Il ne mérite ce nom que lorsqu'il enveloppe dans la même haine et l'aristocratie et cette portion de la société anglaise qui a souffert autant et plus que nous de la prépondérance oligarchique, et lui a fait résistance, cette classe laborieuse, faible et impuissante d'abord, mais qui a grandi en richesse, en force, en influence assez pour entraîner de son côté une partie de l'aristocratie et tenir l'autre en échec; classe à laquelle nous devrions tendre la main, dont nous devrions partager les sentiments et les espérances, si nous n'étions retenus par cette funeste et décourageante pensée que les progrès qu'elle doit au travail, à l'industrie et au commerce menacent notre prospérité et notre indépendance; les menacent sous une autre forme, mais autant que pouvait le faire la politique des Walpole, des Pitt, etc., etc.
C'est ainsi que l'anglophobie s'est généralisée, et j'avoue que je ne puis voir qu'avec dégoût les moyens qui ont été employés pour l'entretenir et l'irriter.

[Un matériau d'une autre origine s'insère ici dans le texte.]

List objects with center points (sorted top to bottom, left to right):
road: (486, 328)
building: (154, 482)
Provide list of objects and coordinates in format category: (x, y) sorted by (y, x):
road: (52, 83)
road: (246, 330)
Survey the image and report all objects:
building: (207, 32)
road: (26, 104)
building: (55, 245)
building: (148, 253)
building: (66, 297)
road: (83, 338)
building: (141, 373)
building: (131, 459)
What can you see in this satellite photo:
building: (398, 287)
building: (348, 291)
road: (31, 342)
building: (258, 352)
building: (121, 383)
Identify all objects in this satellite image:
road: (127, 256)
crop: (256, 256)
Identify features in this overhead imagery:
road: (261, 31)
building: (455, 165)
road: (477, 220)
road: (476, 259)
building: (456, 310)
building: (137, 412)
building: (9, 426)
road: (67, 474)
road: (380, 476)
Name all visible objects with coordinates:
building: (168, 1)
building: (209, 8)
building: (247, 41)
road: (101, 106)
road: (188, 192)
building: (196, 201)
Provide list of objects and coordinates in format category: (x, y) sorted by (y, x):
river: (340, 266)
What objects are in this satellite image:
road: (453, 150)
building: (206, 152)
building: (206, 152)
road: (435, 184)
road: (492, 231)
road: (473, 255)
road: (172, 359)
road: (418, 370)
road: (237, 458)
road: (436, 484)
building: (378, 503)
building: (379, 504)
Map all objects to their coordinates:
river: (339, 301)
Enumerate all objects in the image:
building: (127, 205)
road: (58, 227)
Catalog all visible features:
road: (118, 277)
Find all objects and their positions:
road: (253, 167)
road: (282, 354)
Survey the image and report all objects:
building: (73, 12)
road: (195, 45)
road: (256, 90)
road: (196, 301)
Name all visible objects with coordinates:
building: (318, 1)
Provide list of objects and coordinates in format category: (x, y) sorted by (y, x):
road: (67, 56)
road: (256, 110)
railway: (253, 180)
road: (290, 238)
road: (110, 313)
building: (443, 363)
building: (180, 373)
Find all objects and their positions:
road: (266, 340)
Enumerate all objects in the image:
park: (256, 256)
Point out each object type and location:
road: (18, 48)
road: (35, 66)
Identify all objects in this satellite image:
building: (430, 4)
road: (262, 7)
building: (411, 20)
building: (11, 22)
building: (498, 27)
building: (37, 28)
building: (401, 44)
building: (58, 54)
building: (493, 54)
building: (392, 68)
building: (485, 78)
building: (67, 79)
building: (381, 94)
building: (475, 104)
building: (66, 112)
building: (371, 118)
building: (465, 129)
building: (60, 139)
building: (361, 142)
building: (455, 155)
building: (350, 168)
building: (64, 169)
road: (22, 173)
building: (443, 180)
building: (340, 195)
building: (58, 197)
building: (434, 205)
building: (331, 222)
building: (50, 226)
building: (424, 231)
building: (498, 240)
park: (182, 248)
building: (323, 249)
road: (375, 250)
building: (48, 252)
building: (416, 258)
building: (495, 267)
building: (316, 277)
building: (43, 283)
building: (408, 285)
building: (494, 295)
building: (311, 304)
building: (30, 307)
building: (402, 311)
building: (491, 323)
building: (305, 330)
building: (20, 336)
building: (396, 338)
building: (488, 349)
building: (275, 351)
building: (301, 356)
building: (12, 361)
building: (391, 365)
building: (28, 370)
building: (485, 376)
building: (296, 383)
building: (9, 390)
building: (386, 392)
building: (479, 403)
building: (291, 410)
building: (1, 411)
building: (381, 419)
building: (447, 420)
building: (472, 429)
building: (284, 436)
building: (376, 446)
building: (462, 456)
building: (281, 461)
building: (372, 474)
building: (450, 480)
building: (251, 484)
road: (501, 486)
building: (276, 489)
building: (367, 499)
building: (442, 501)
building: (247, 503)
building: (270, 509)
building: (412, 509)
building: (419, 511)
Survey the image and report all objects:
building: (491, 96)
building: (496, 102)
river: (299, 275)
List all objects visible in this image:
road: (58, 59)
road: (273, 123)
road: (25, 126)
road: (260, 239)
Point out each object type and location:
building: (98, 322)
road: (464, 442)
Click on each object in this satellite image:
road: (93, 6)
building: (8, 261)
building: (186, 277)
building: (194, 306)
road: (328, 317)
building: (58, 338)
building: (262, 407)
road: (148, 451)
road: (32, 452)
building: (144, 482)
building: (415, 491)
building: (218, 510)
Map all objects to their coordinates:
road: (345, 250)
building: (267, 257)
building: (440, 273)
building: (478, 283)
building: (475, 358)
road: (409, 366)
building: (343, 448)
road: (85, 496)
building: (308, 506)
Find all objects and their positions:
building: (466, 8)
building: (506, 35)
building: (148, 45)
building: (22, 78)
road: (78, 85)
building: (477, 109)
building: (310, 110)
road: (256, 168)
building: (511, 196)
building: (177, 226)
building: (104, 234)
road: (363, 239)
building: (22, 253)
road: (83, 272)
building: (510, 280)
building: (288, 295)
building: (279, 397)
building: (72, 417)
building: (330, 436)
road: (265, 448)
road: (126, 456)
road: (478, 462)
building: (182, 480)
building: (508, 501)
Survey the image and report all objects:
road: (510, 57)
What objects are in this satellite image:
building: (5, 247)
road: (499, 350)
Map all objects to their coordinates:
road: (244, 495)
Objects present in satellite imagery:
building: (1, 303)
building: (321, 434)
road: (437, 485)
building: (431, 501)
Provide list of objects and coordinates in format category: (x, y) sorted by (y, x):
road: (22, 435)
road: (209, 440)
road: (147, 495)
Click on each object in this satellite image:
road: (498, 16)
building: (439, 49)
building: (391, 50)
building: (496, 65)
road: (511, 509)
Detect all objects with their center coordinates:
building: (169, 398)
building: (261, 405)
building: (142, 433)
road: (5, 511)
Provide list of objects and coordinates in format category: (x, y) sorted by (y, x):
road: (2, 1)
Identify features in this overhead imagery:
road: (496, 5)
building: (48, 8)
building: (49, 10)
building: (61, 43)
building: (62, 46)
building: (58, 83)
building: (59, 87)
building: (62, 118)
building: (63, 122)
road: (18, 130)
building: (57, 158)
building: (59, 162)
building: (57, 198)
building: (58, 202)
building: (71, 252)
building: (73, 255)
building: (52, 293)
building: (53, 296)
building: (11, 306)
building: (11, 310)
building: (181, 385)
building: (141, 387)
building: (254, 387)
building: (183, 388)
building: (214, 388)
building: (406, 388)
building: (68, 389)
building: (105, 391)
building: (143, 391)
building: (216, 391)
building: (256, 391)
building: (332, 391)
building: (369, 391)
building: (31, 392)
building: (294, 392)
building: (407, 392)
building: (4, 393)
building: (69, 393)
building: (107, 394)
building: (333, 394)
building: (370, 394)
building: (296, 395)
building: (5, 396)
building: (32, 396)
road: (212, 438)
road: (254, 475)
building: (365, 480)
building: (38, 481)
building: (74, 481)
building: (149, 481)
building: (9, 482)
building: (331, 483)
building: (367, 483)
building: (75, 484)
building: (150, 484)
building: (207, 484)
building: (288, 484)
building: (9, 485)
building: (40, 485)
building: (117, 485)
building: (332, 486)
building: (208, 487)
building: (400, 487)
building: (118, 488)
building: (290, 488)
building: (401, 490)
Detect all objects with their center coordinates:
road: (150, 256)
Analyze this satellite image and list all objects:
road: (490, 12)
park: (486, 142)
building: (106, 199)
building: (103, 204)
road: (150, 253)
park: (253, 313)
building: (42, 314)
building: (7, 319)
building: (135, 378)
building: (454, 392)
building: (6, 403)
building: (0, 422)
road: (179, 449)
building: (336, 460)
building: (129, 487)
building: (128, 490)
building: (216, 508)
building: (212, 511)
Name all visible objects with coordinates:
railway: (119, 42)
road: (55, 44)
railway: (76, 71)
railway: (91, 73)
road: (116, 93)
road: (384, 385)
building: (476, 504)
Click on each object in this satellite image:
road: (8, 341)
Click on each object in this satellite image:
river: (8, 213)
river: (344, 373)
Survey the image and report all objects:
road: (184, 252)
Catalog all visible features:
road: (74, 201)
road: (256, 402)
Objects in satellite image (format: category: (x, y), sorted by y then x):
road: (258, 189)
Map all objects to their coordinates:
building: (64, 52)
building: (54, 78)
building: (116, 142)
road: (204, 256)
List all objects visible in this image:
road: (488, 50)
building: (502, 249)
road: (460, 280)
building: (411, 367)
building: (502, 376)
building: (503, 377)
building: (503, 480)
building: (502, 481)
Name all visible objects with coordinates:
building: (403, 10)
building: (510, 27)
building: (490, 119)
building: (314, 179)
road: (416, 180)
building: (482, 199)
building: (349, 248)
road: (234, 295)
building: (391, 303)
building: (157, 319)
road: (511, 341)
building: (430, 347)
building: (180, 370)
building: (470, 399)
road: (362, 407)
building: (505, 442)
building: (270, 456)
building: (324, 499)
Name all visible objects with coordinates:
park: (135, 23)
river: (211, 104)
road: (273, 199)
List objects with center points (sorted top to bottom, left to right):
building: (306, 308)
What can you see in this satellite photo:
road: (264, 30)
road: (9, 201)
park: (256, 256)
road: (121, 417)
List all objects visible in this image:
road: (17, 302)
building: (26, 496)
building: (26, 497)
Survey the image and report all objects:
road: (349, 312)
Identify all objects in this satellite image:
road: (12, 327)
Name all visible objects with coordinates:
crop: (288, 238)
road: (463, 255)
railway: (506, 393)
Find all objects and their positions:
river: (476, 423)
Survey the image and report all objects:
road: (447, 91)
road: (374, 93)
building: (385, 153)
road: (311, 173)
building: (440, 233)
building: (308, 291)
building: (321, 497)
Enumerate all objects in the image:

Premier moyen bien simple et non moins odieux; il consiste à tirer parti de la diversité des langues. On a profité de ce que la langue anglaise était peu connue en France pour nous persuader que toute la littérature et le journalisme anglais n'étaient qu'outrages, insultes et calomnies perpétuellement vomis contre la France; d'où elle ne pouvait manquer de conclure qu'elle était, de l'autre côté du détroit, l'objet d'une haine générale et inextinguible.
En cela on était merveilleusement servi par la liberté illimitée de la presse et de la parole qui existe chez nos voisins. En Angleterre, comme en France, il n'y a pas de question sur laquelle les avis ne se partagent; en sorte qu'il est toujours possible, dans chaque occasion, de dénicher un orateur ou un journal qui a pris la question du côté qui nous blesse. L'odieuse tactique de nos journaux a été d'aller extraire, de ces discours et ces écrits, les passages les plus propres à humilier notre orgueil national, et de les donner comme l'expression de l'opinion publique en Angleterre, en ayant bien soin de tenir dans l'ombre tout ce qui s'était dit ou écrit dans le sens opposé, même par les journaux les plus influents et les orateurs les plus populaires. Le résultat a été ce qu'il serait, en Espagne, si la presse de ce pays tout entière s'entendait pour puiser toute citation de nos journaux dans la _Quotidienne_.
Un autre moyen, qui a été employé avec beaucoup de succès, c'est le silence. Chaque fois qu'une grande question s'est agitée, en Angleterre, et qu'elle a été de nature à révéler ce qu'il y avait dans ce pays de vie, de lumière, de chaleur et de sincérité, on peut être sûr que nos journaux se sont attachés à empêcher, par le silence, que le fait ne vînt à la connaissance du public français; et, s'il l'a fallu, ils se sont imposé dix ans de mutisme. Quelque extraordinaire que cela paraisse, l'_agitation_ anglaise contre le régime protecteur en fait foi.